Switch "Segment" to "Outline" in the lines of the records starting with the line containing "Return results in" and going on through the end of the records, and give those lines again with nothing else changed.
§ §
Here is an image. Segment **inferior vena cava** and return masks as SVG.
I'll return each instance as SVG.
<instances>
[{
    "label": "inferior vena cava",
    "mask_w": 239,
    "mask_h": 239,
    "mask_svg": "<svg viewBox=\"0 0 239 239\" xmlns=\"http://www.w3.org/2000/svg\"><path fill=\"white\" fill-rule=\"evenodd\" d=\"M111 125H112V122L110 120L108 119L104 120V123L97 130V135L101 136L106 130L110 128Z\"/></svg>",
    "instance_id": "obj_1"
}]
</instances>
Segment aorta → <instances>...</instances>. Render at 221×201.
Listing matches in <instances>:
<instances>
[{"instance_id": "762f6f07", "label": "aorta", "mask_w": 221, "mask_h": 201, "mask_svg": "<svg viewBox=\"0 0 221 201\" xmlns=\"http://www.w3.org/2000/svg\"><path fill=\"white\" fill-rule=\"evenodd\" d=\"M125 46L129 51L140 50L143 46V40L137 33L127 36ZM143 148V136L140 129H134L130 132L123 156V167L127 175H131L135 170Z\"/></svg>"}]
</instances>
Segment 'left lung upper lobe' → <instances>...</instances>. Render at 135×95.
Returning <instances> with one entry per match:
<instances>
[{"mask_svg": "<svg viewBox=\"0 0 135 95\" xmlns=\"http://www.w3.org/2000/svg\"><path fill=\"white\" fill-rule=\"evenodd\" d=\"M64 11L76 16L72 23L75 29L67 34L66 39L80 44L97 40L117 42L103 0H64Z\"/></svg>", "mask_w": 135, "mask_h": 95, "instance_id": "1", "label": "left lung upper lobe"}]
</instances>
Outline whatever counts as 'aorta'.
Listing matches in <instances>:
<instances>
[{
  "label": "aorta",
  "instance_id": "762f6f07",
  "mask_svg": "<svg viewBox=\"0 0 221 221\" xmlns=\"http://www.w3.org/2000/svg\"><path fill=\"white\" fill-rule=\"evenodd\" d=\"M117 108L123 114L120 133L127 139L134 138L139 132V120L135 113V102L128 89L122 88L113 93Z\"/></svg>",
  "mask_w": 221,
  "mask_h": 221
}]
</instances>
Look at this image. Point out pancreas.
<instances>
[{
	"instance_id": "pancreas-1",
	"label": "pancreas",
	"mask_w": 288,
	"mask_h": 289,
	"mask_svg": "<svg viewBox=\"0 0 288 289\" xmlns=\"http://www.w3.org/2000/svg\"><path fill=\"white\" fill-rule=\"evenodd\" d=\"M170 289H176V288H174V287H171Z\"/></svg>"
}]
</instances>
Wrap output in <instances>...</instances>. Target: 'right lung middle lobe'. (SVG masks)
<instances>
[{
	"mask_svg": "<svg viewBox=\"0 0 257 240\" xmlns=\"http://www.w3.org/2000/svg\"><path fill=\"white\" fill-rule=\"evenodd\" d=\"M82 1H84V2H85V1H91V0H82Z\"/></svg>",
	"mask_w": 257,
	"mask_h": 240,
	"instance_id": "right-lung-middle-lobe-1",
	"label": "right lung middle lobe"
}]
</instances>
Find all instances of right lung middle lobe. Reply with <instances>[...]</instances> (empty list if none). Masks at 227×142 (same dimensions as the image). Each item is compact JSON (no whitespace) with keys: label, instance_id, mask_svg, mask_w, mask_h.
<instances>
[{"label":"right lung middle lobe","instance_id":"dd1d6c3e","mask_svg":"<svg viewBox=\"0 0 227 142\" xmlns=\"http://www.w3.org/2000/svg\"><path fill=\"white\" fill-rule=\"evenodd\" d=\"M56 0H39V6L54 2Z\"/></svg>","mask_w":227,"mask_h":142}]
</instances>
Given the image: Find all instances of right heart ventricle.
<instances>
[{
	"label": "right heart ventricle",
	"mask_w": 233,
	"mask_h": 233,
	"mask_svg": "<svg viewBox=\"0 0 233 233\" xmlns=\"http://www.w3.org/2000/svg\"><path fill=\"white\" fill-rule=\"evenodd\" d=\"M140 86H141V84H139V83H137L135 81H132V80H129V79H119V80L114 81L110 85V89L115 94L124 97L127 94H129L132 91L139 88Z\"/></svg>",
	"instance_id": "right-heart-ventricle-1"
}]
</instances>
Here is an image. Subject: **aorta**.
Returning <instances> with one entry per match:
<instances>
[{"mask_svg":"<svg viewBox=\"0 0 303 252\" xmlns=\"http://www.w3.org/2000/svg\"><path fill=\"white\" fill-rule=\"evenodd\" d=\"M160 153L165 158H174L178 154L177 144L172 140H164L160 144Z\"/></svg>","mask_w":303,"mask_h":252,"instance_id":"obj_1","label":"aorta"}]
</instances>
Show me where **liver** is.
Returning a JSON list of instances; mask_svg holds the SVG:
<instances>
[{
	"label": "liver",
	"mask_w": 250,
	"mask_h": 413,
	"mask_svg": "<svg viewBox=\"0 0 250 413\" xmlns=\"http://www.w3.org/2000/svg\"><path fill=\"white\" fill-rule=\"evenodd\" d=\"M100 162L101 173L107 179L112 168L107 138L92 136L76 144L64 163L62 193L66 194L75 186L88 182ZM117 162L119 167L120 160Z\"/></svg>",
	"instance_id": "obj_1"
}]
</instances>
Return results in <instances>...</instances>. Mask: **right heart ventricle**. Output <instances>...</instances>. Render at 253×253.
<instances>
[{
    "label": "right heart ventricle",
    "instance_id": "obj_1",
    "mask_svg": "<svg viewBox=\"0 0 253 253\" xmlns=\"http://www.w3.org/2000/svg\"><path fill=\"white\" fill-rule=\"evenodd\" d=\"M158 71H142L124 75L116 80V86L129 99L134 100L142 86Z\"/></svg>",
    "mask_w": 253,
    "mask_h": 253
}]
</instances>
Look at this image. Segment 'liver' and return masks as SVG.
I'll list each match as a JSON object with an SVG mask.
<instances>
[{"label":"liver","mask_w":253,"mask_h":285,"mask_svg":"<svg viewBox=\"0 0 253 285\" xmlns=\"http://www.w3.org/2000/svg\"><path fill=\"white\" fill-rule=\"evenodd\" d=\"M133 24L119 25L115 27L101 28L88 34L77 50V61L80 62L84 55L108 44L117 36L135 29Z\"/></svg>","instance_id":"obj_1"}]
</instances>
§ §
Full answer:
Return results in <instances>...</instances>. Mask: **right heart ventricle**. Output <instances>...</instances>. Render at 253×253.
<instances>
[{
    "label": "right heart ventricle",
    "instance_id": "obj_1",
    "mask_svg": "<svg viewBox=\"0 0 253 253\" xmlns=\"http://www.w3.org/2000/svg\"><path fill=\"white\" fill-rule=\"evenodd\" d=\"M158 71H142L124 75L116 80V86L129 99L134 100L142 86Z\"/></svg>",
    "mask_w": 253,
    "mask_h": 253
}]
</instances>
Look at this image. Outline 'liver' and return masks as SVG.
I'll list each match as a JSON object with an SVG mask.
<instances>
[{"label":"liver","mask_w":253,"mask_h":285,"mask_svg":"<svg viewBox=\"0 0 253 285\" xmlns=\"http://www.w3.org/2000/svg\"><path fill=\"white\" fill-rule=\"evenodd\" d=\"M133 24L119 25L115 27L101 28L88 34L77 50V61L80 62L84 55L108 44L117 36L135 29Z\"/></svg>","instance_id":"obj_1"}]
</instances>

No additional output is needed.